Auschwitz VR Documentary can aid in Convicting Nazi war Criminals

Using virtual reality for different purposes has become somewhat of the norm these days. One particular use case no one would readily explore is identifying and convicting Nazi war criminals. Surprisingly, that is exactly what happened in Germany. Prosecutors used a VR recreation of Auschwitz to convict Reinhold Hanning of aiding in the murder of 170,000 people. A very interesting and sensitive turn of events, to say the very least.

Nazi War Criminal Convictions and VR

It sounds a bit odd to use VR technology in a courtroom, but these are certainly rather interesting times. In Germany, the trial of Reinhold Hanning has been a big topic of conversation last year. Most people assumed he was responsible for some of the events which transpired in Auschwitz. Nearly 170,000 people lost their lives during the time Hanning was on site, and the prosecution was able to effectively link him to this crime. Thanks to a new VR documentary of Auschwitz, it may become easier to convict Nazi war criminals in the future.

More specifically, this recreation can be used in any current and future trials revolving around Auschwitz and Nazi war criminals. In this VR version, there is a 3D computer model to help the court understand the viewpoint such war criminals would have seen from standing in one of the many watchtowers. This documentary film is created by MEL Films and may be of great value to the German courts in the future. After all, there are still a few Nazi war criminals who have yet to be convicted of their crimes and atrocities.

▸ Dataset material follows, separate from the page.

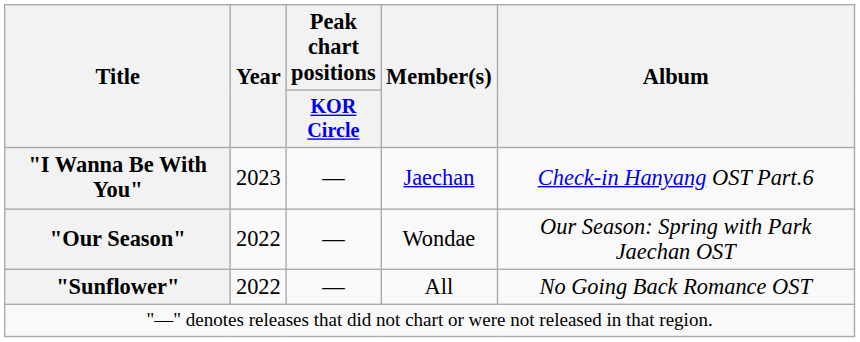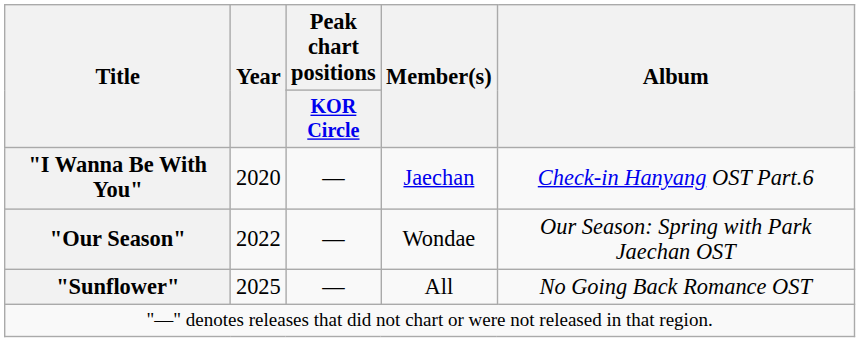"I Wanna Be With You" | Year: 2023 -> 2020
"Sunflower" | Year: 2022 -> 2025
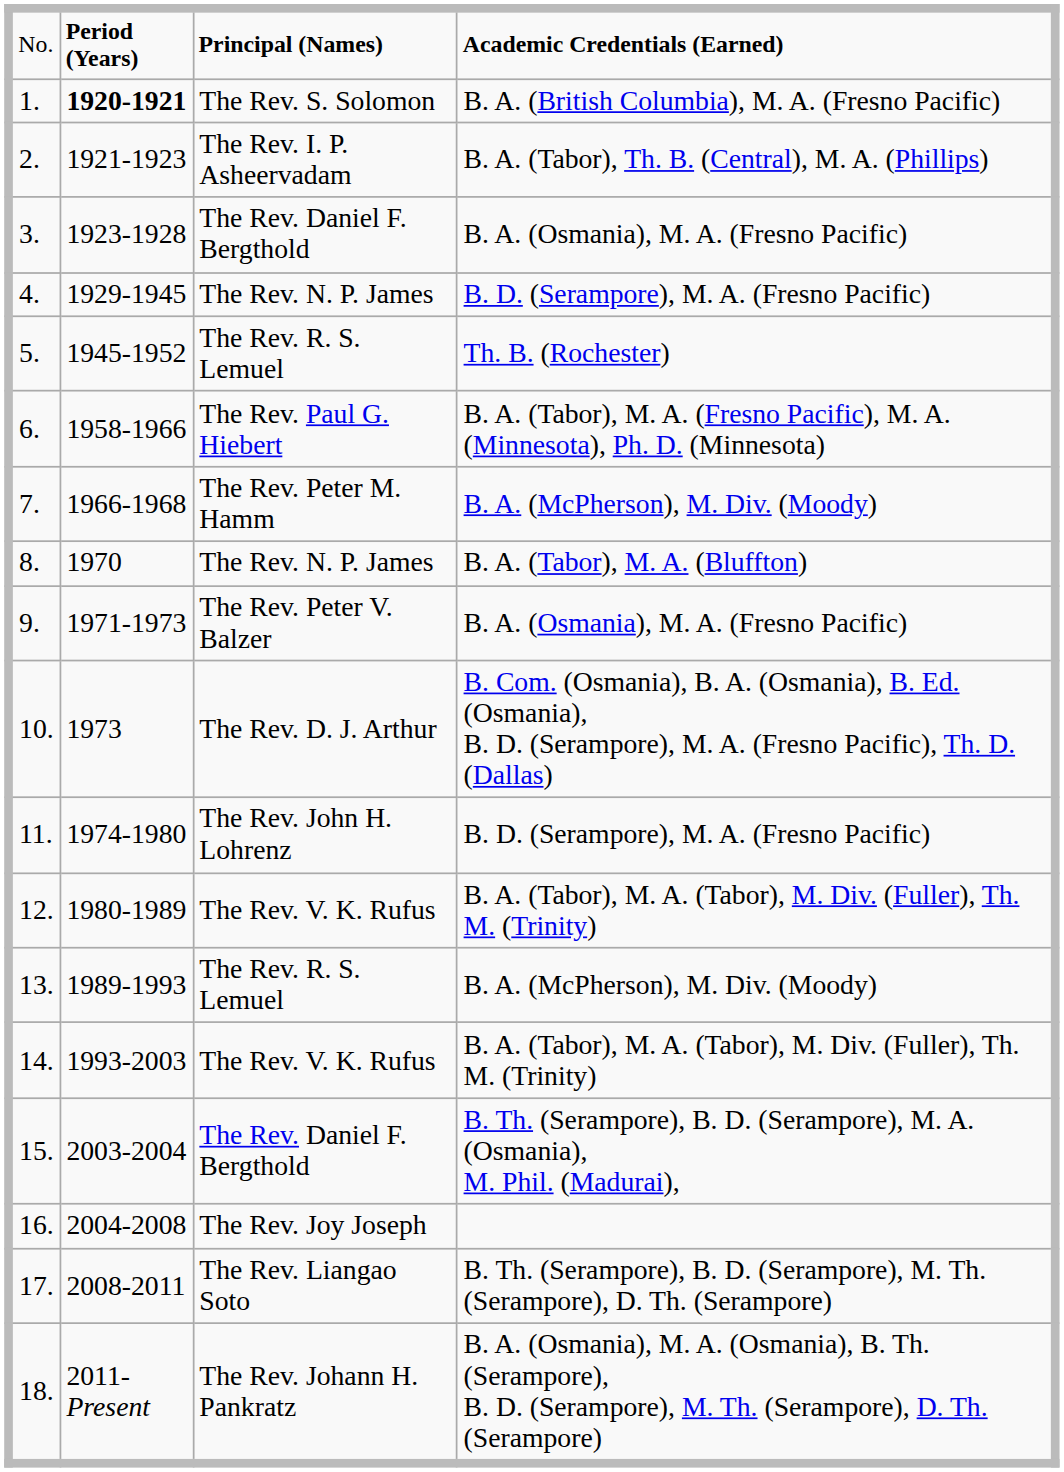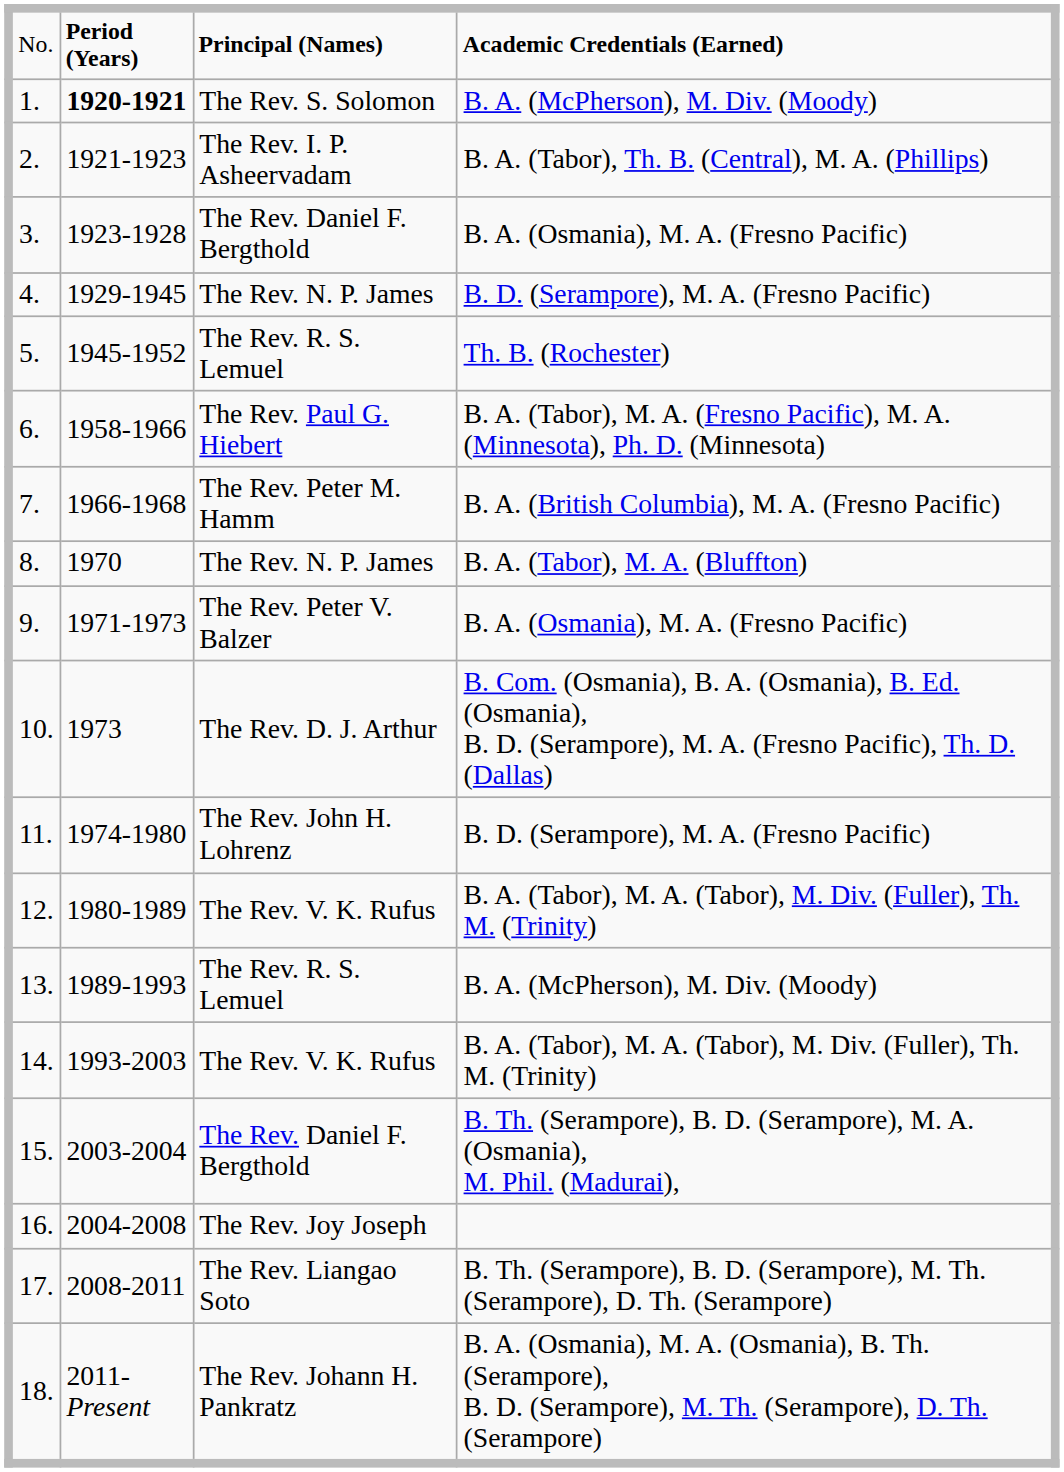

It is evident for everyone to see virtual reality has an interesting future ahead. While this new documentary has yet to be used in an official court, it is evident there is a lot of merit to this concept right now. Thanks to the help from Ralf Breker, the virtual Auschwitz was created through laser scanning technology. It is a very interesting and promising industry, although it remains to be seen how things will play in the coming weeks and months. It took the team five workdays to a scan everything and turn it into virtual environments.

We may see more of these ventures in the future. A lot of things went down in history for which people still have to atone. Some of those criminals – Nazi or otherwise – still live to this very day. It is evident things will have to change in this regard, and virtual reality may be the tool we have all been waiting for. Educational tools like these will find their use cases outside of the educational sector.